**WHAT TO PRODUCE:** Identify the lines in the data below that contain "even" and give only how many there are.

==== SUPPLIED RECORDS ====

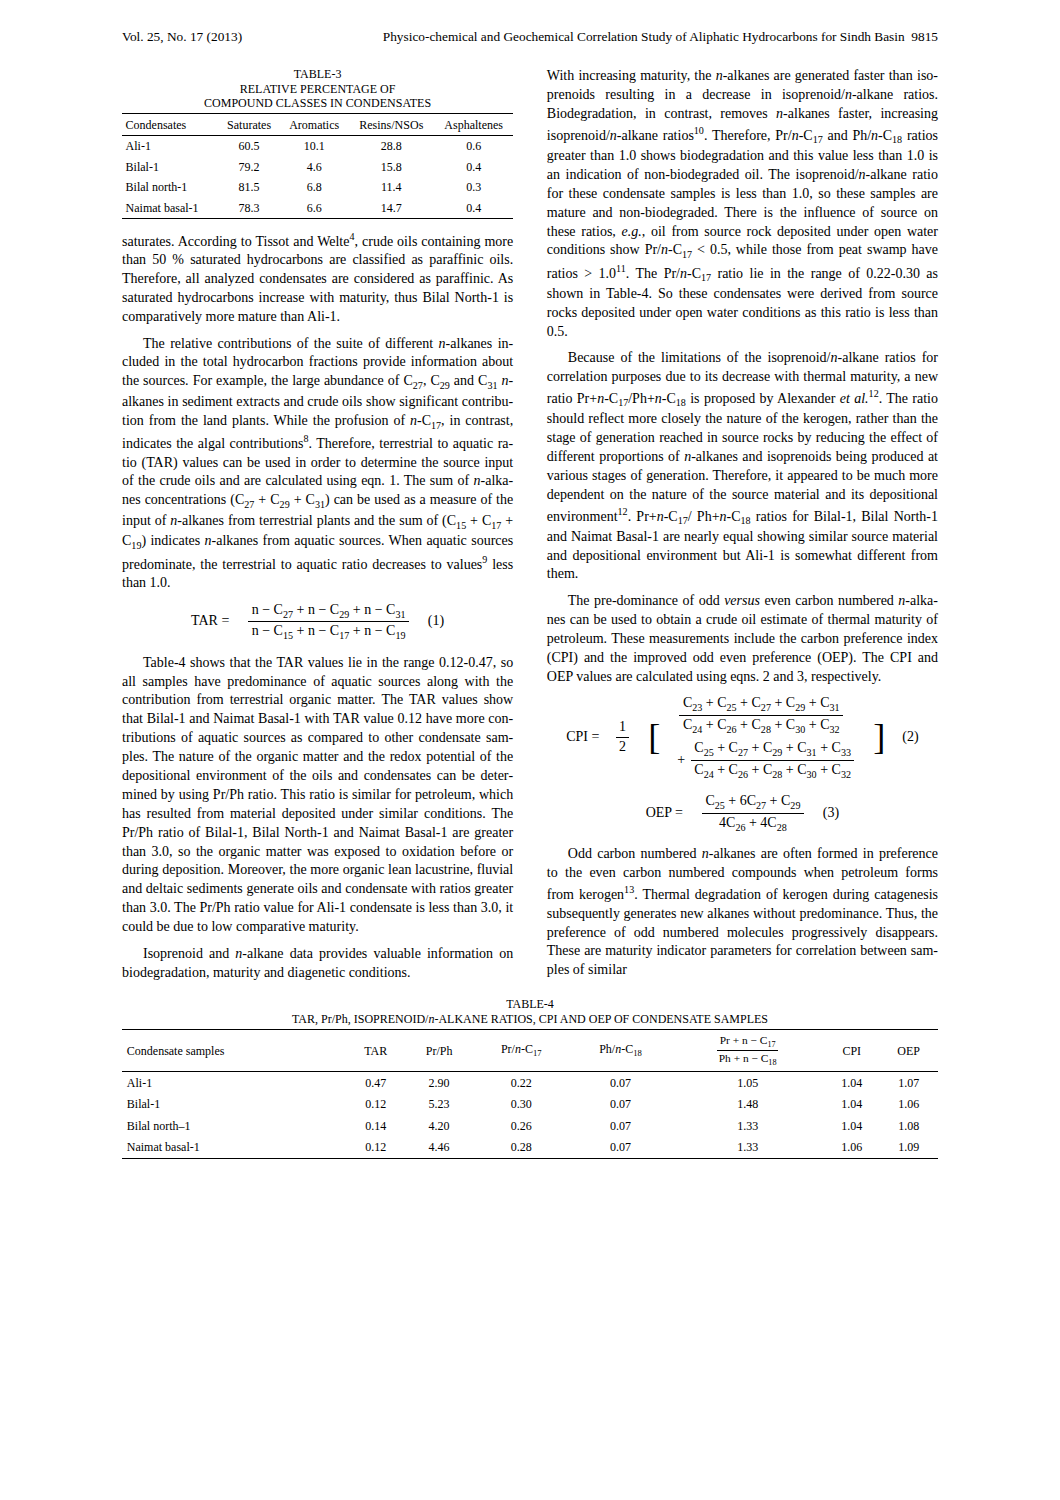Vol. 25, No. 17 (2013)
Physico-chemical and Geochemical Correlation Study of Aliphatic Hydrocarbons for Sindh Basin 9815
TABLE-3 RELATIVE PERCENTAGE OF COMPOUND CLASSES IN CONDENSATES
| Condensates | Saturates | Aromatics | Resins/NSOs | Asphaltenes |
| --- | --- | --- | --- | --- |
| Ali-1 | 60.5 | 10.1 | 28.8 | 0.6 |
| Bilal-1 | 79.2 | 4.6 | 15.8 | 0.4 |
| Bilal north-1 | 81.5 | 6.8 | 11.4 | 0.3 |
| Naimat basal-1 | 78.3 | 6.6 | 14.7 | 0.4 |
saturates. According to Tissot and Welte4, crude oils containing more than 50 % saturated hydrocarbons are classified as paraffinic oils. Therefore, all analyzed condensates are considered as paraffinic. As saturated hydrocarbons increase with maturity, thus Bilal North-1 is comparatively more mature than Ali-1.
The relative contributions of the suite of different n-alkanes included in the total hydrocarbon fractions provide information about the sources. For example, the large abundance of C27, C29 and C31 n-alkanes in sediment extracts and crude oils show significant contribution from the land plants. While the profusion of n-C17, in contrast, indicates the algal contributions8. Therefore, terrestrial to aquatic ratio (TAR) values can be used in order to determine the source input of the crude oils and are calculated using eqn. 1. The sum of n-alkanes concentrations (C27 + C29 + C31) can be used as a measure of the input of n-alkanes from terrestrial plants and the sum of (C15 + C17 + C19) indicates n-alkanes from aquatic sources. When aquatic sources predominate, the terrestrial to aquatic ratio decreases to values9 less than 1.0.
TAR = n − C27 + n − C29 + n − C31 n − C15 + n − C17 + n − C19 (1)
Table-4 shows that the TAR values lie in the range 0.12-0.47, so all samples have predominance of aquatic sources along with the contribution from terrestrial organic matter. The TAR values show that Bilal-1 and Naimat Basal-1 with TAR value 0.12 have more contributions of aquatic sources as compared to other condensate samples. The nature of the organic matter and the redox potential of the depositional environment of the oils and condensates can be determined by using Pr/Ph ratio. This ratio is similar for petroleum, which has resulted from material deposited under similar conditions. The Pr/Ph ratio of Bilal-1, Bilal North-1 and Naimat Basal-1 are greater than 3.0, so the organic matter was exposed to oxidation before or during deposition. Moreover, the more organic lean lacustrine, fluvial and deltaic sediments generate oils and condensate with ratios greater than 3.0. The Pr/Ph ratio value for Ali-1 condensate is less than 3.0, it could be due to low comparative maturity.
Isoprenoid and n-alkane data provides valuable information on biodegradation, maturity and diagenetic conditions.
With increasing maturity, the n-alkanes are generated faster than isoprenoids resulting in a decrease in isoprenoid/n-alkane ratios. Biodegradation, in contrast, removes n-alkanes faster, increasing isoprenoid/n-alkane ratios10. Therefore, Pr/n-C17 and Ph/n-C18 ratios greater than 1.0 shows biodegradation and this value less than 1.0 is an indication of non-biodegraded oil. The isoprenoid/n-alkane ratio for these condensate samples is less than 1.0, so these samples are mature and non-biodegraded. There is the influence of source on these ratios, e.g., oil from source rock deposited under open water conditions show Pr/n-C17 < 0.5, while those from peat swamp have ratios > 1.011. The Pr/n-C17 ratio lie in the range of 0.22-0.30 as shown in Table-4. So these condensates were derived from source rocks deposited under open water conditions as this ratio is less than 0.5.
Because of the limitations of the isoprenoid/n-alkane ratios for correlation purposes due to its decrease with thermal maturity, a new ratio Pr+n-C17/Ph+n-C18 is proposed by Alexander et al.12. The ratio should reflect more closely the nature of the kerogen, rather than the stage of generation reached in source rocks by reducing the effect of different proportions of n-alkanes and isoprenoids being produced at various stages of generation. Therefore, it appeared to be much more dependent on the nature of the source material and its depositional environment12. Pr+n-C17/ Ph+n-C18 ratios for Bilal-1, Bilal North-1 and Naimat Basal-1 are nearly equal showing similar source material and depositional environment but Ali-1 is somewhat different from them.
The pre-dominance of odd versus even carbon numbered n-alkanes can be used to obtain a crude oil estimate of thermal maturity of petroleum. These measurements include the carbon preference index (CPI) and the improved odd even preference (OEP). The CPI and OEP values are calculated using eqns. 2 and 3, respectively.
CPI = 1 2 [ C23 + C25 + C27 + C29 + C31 C24 + C26 + C28 + C30 + C32 + C25 + C27 + C29 + C31 + C33 C24 + C26 + C28 + C30 + C32 ] (2)
OEP = C25 + 6C27 + C29 4C26 + 4C28 (3)
Odd carbon numbered n-alkanes are often formed in preference to the even carbon numbered compounds when petroleum forms from kerogen13. Thermal degradation of kerogen during catagenesis subsequently generates new alkanes without predominance. Thus, the preference of odd numbered molecules progressively disappears. These are maturity indicator parameters for correlation between samples of similar
TABLE-4 TAR, Pr/Ph, ISOPRENOID/ n -ALKANE RATIOS, CPI AND OEP OF CONDENSATE SAMPLES
| Condensate samples | TAR | Pr/Ph | Pr/ n -C 17 | Ph/ n -C 18 | Pr + n − C 17 Ph + n − C 18 | CPI | OEP |
| --- | --- | --- | --- | --- | --- | --- | --- |
| Ali-1 | 0.47 | 2.90 | 0.22 | 0.07 | 1.05 | 1.04 | 1.07 |
| Bilal-1 | 0.12 | 5.23 | 0.30 | 0.07 | 1.48 | 1.04 | 1.06 |
| Bilal north–1 | 0.14 | 4.20 | 0.26 | 0.07 | 1.33 | 1.04 | 1.08 |
| Naimat basal-1 | 0.12 | 4.46 | 0.28 | 0.07 | 1.33 | 1.06 | 1.09 |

====

**WRITTEN SOLUTION:** 2